Chua Vietnam is a Vietnamese Buddhist temple located in Roslindale that was founded in 1986. This temple became the first permanent place of worship for Vietnamese Buddhists around the area. The temple offers many services such as teaching Vietnamese language, medication techniques, tradition, and many more.

== Cultural Events ==
Tet in Boston is an inclusive event that aims to celebrate the Lunar New Year, "preserve and promote Vietnamese and Vietnamese-American culture, provide an opportunity for companies and organizations to promote products and services, raise funds to support educational and cultural programs, and provide an opportunity for youth involvement." Many activities include live performances, lion dancing, fashion shows, picture booths, mini games, and many more. The event takes place either a week before or after Lunar New Year's Day.
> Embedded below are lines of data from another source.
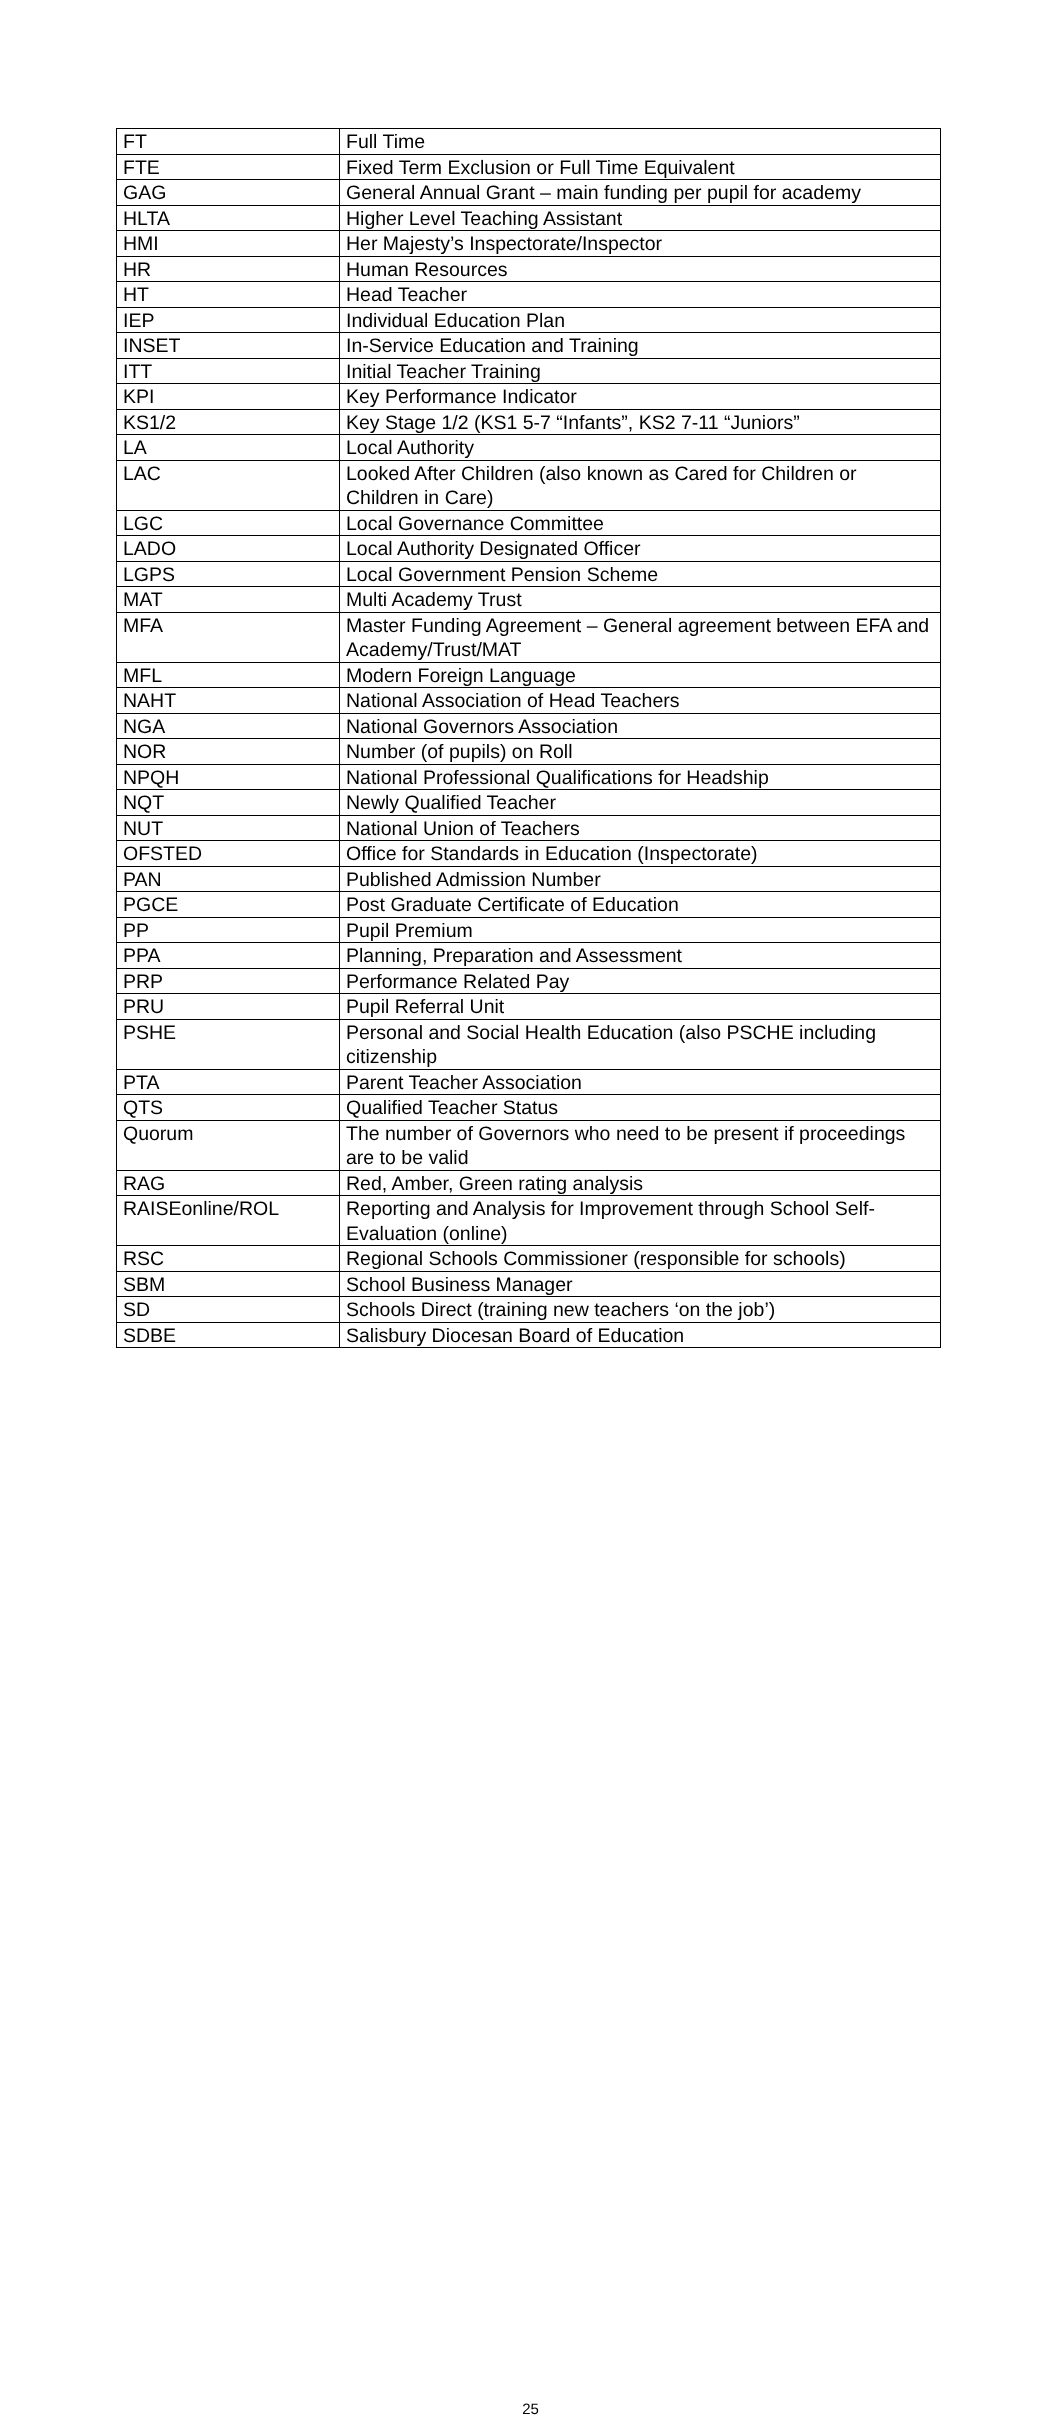| FT | Full Time |
| FTE | Fixed Term Exclusion or Full Time Equivalent |
| GAG | General Annual Grant – main funding per pupil for academy |
| HLTA | Higher Level Teaching Assistant |
| HMI | Her Majesty’s Inspectorate/Inspector |
| HR | Human Resources |
| HT | Head Teacher |
| IEP | Individual Education Plan |
| INSET | In-Service Education and Training |
| ITT | Initial Teacher Training |
| KPI | Key Performance Indicator |
| KS1/2 | Key Stage 1/2 (KS1 5-7 “Infants”, KS2 7-11 “Juniors” |
| LA | Local Authority |
| LAC | Looked After Children (also known as Cared for Children or Children in Care) |
| LGC | Local Governance Committee |
| LADO | Local Authority Designated Officer |
| LGPS | Local Government Pension Scheme |
| MAT | Multi Academy Trust |
| MFA | Master Funding Agreement – General agreement between EFA and Academy/Trust/MAT |
| MFL | Modern Foreign Language |
| NAHT | National Association of Head Teachers |
| NGA | National Governors Association |
| NOR | Number (of pupils) on Roll |
| NPQH | National Professional Qualifications for Headship |
| NQT | Newly Qualified Teacher |
| NUT | National Union of Teachers |
| OFSTED | Office for Standards in Education (Inspectorate) |
| PAN | Published Admission Number |
| PGCE | Post Graduate Certificate of Education |
| PP | Pupil Premium |
| PPA | Planning, Preparation and Assessment |
| PRP | Performance Related Pay |
| PRU | Pupil Referral Unit |
| PSHE | Personal and Social Health Education (also PSCHE including citizenship |
| PTA | Parent Teacher Association |
| QTS | Qualified Teacher Status |
| Quorum | The number of Governors who need to be present if proceedings are to be valid |
| RAG | Red, Amber, Green rating analysis |
| RAISEonline/ROL | Reporting and Analysis for Improvement through School Self-Evaluation (online) |
| RSC | Regional Schools Commissioner (responsible for schools) |
| SBM | School Business Manager |
| SD | Schools Direct (training new teachers ‘on the job’) |
| SDBE | Salisbury Diocesan Board of Education |
25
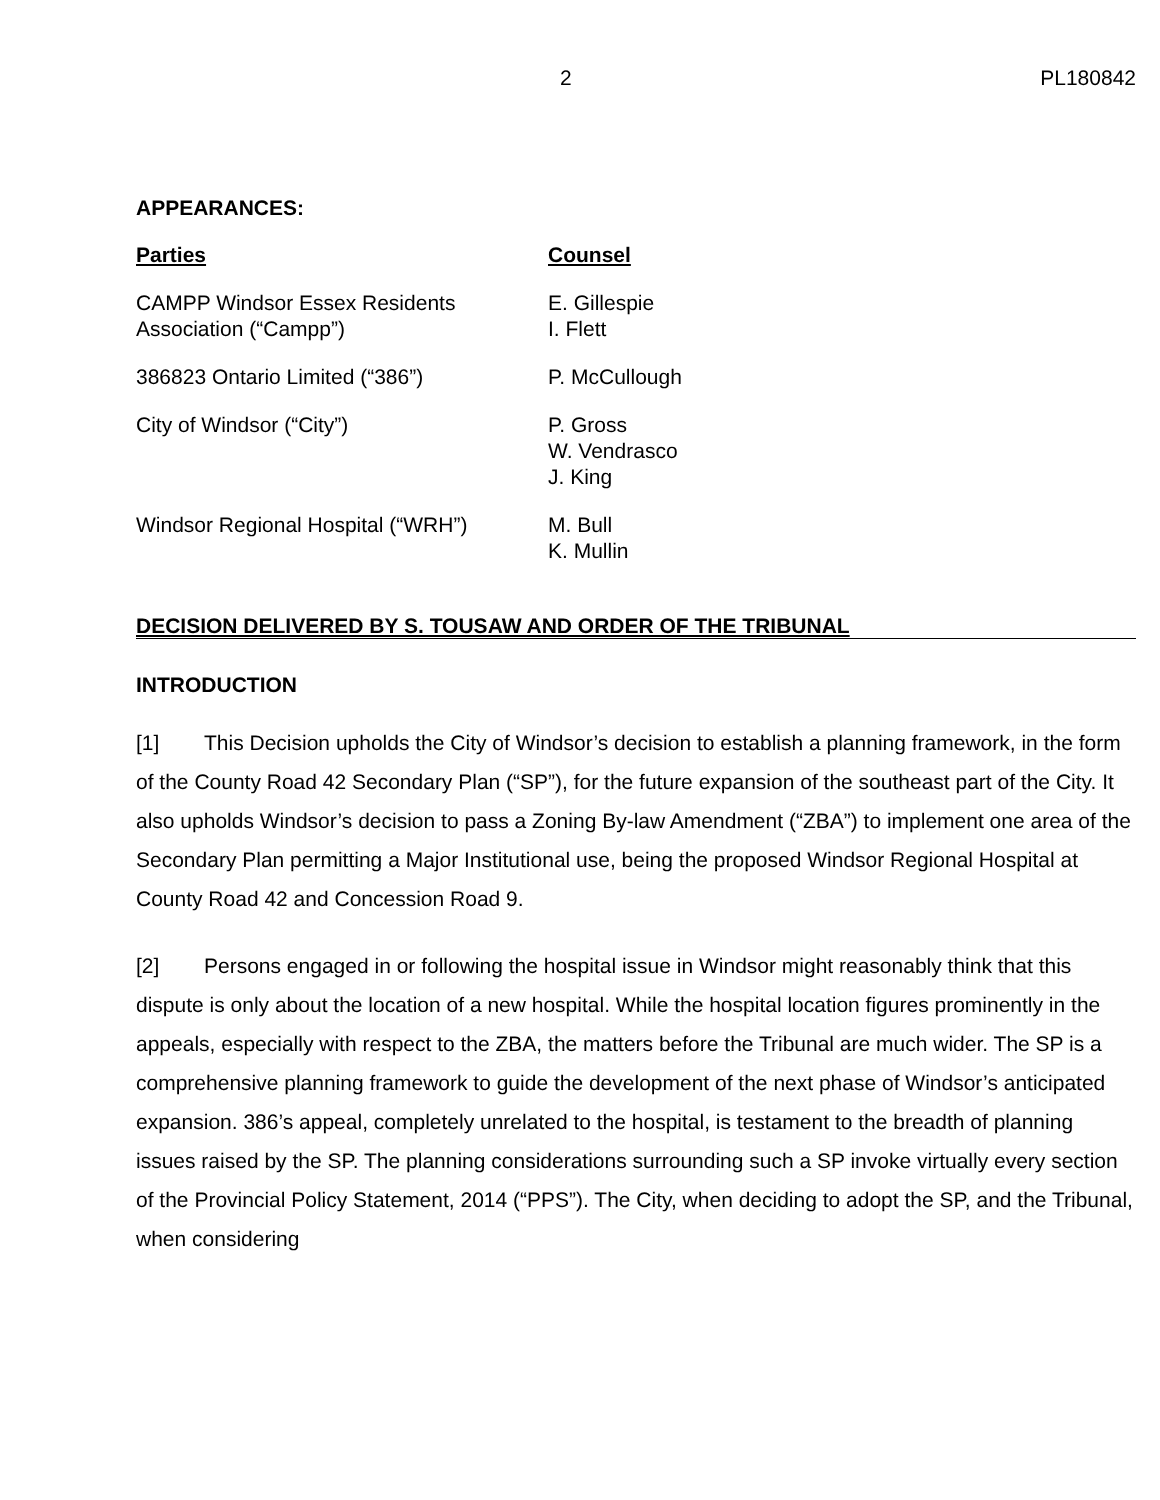2 PL180842
APPEARANCES:
| Parties | Counsel |
| CAMPP Windsor Essex Residents Association (“Campp”) | E. Gillespie I. Flett |
| 386823 Ontario Limited (“386”) | P. McCullough |
| City of Windsor (“City”) | P. Gross W. Vendrasco J. King |
| Windsor Regional Hospital (“WRH”) | M. Bull K. Mullin |
DECISION DELIVERED BY S. TOUSAW AND ORDER OF THE TRIBUNAL
INTRODUCTION
[1] This Decision upholds the City of Windsor’s decision to establish a planning framework, in the form of the County Road 42 Secondary Plan (“SP”), for the future expansion of the southeast part of the City. It also upholds Windsor’s decision to pass a Zoning By-law Amendment (“ZBA”) to implement one area of the Secondary Plan permitting a Major Institutional use, being the proposed Windsor Regional Hospital at County Road 42 and Concession Road 9.
[2] Persons engaged in or following the hospital issue in Windsor might reasonably think that this dispute is only about the location of a new hospital. While the hospital location figures prominently in the appeals, especially with respect to the ZBA, the matters before the Tribunal are much wider. The SP is a comprehensive planning framework to guide the development of the next phase of Windsor’s anticipated expansion. 386’s appeal, completely unrelated to the hospital, is testament to the breadth of planning issues raised by the SP. The planning considerations surrounding such a SP invoke virtually every section of the Provincial Policy Statement, 2014 (“PPS”). The City, when deciding to adopt the SP, and the Tribunal, when considering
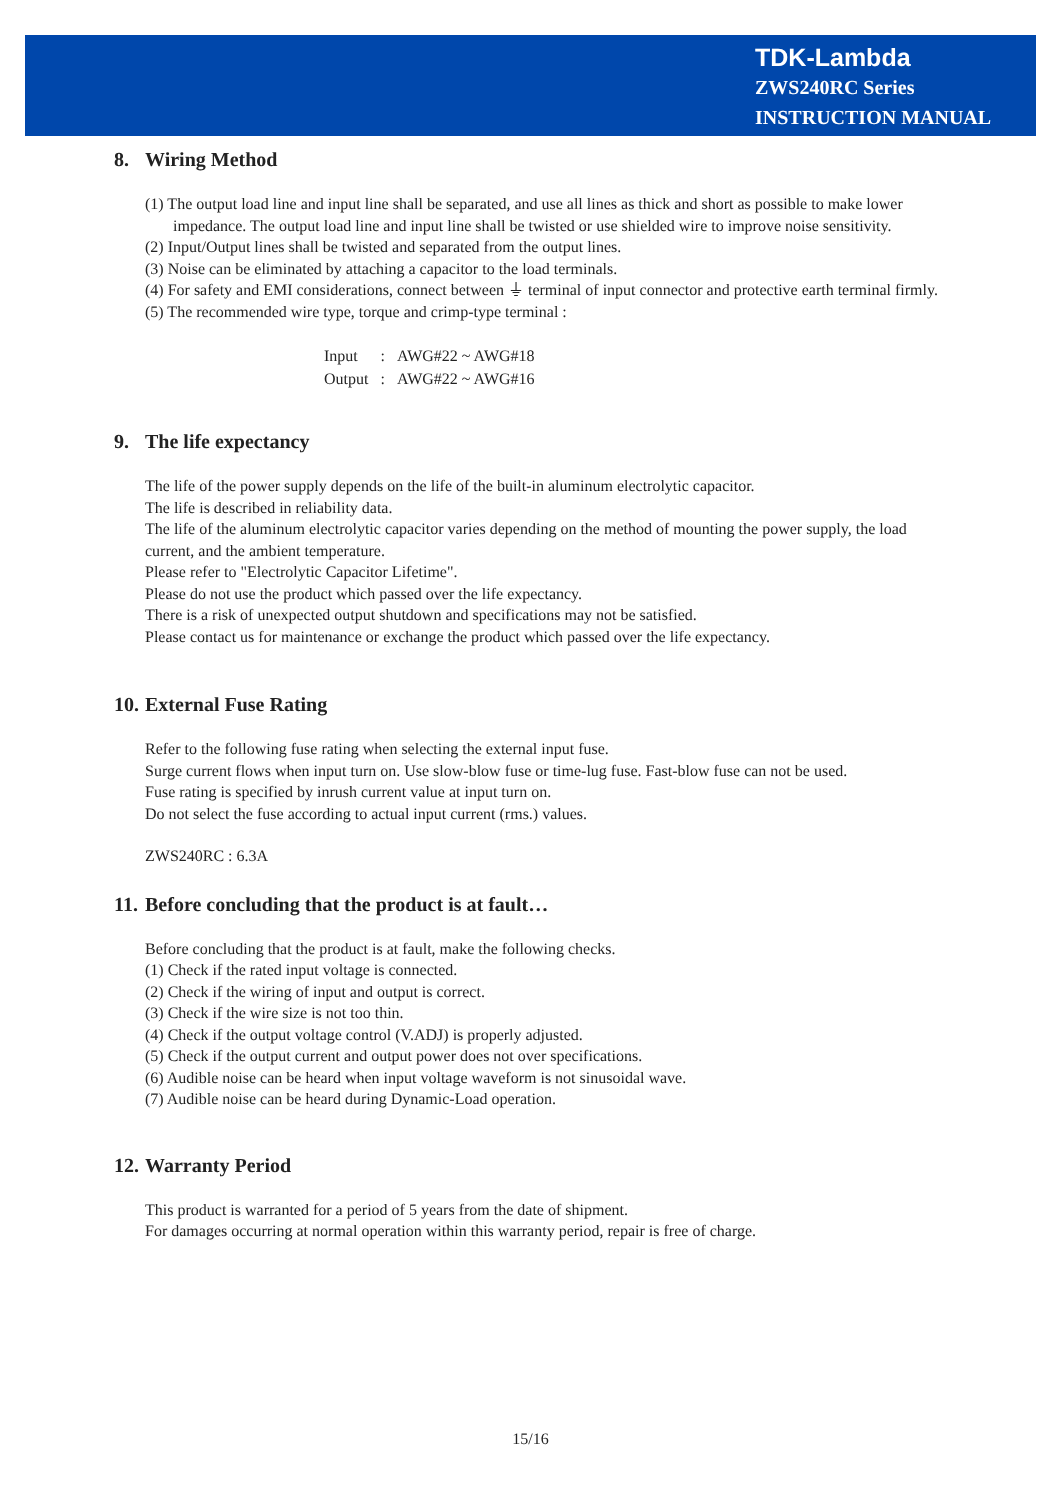TDK-Lambda
ZWS240RC Series
INSTRUCTION MANUAL
8. Wiring Method
(1) The output load line and input line shall be separated, and use all lines as thick and short as possible to make lower impedance. The output load line and input line shall be twisted or use shielded wire to improve noise sensitivity.
(2) Input/Output lines shall be twisted and separated from the output lines.
(3) Noise can be eliminated by attaching a capacitor to the load terminals.
(4) For safety and EMI considerations, connect between ⏚ terminal of input connector and protective earth terminal firmly.
(5) The recommended wire type, torque and crimp-type terminal :
| Input | : | AWG#22 ~ AWG#18 |
| Output | : | AWG#22 ~ AWG#16 |
9. The life expectancy
The life of the power supply depends on the life of the built-in aluminum electrolytic capacitor.
The life is described in reliability data.
The life of the aluminum electrolytic capacitor varies depending on the method of mounting the power supply, the load current, and the ambient temperature.
Please refer to "Electrolytic Capacitor Lifetime".
Please do not use the product which passed over the life expectancy.
There is a risk of unexpected output shutdown and specifications may not be satisfied.
Please contact us for maintenance or exchange the product which passed over the life expectancy.
10. External Fuse Rating
Refer to the following fuse rating when selecting the external input fuse.
Surge current flows when input turn on. Use slow-blow fuse or time-lug fuse. Fast-blow fuse can not be used.
Fuse rating is specified by inrush current value at input turn on.
Do not select the fuse according to actual input current (rms.) values.
ZWS240RC : 6.3A
11. Before concluding that the product is at fault…
Before concluding that the product is at fault, make the following checks.
(1) Check if the rated input voltage is connected.
(2) Check if the wiring of input and output is correct.
(3) Check if the wire size is not too thin.
(4) Check if the output voltage control (V.ADJ) is properly adjusted.
(5) Check if the output current and output power does not over specifications.
(6) Audible noise can be heard when input voltage waveform is not sinusoidal wave.
(7) Audible noise can be heard during Dynamic-Load operation.
12. Warranty Period
This product is warranted for a period of 5 years from the date of shipment.
For damages occurring at normal operation within this warranty period, repair is free of charge.
15/16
Tet Trung Thu & Night Market is a Mid-Autumn Moon Festival that is hosted by Nova Boston, an organization that provides resources for Vietnamese Americans and their communities. The event takes place sometime in September and it’s arranged as Town Field Park in Dorchester. Everyone is welcomed to see live performances, play a variety of mini-games and enjoy a wide selection of food hosted by local businesses.

== Occupations ==
As of 2017, 26% of Vietnamese males are in the Production & Transportation & Moving Industry.

As of 2017, 33% of Vietnamese females are in the Healthcare Support & Personal Care Industry.

As of 2017, many self-employed Vietnamese businesses fall between the Nail Salons business, Beauty Shops, and Construction.

Many Vietnamese Americans have developed entrepreneurial spirits in Boston.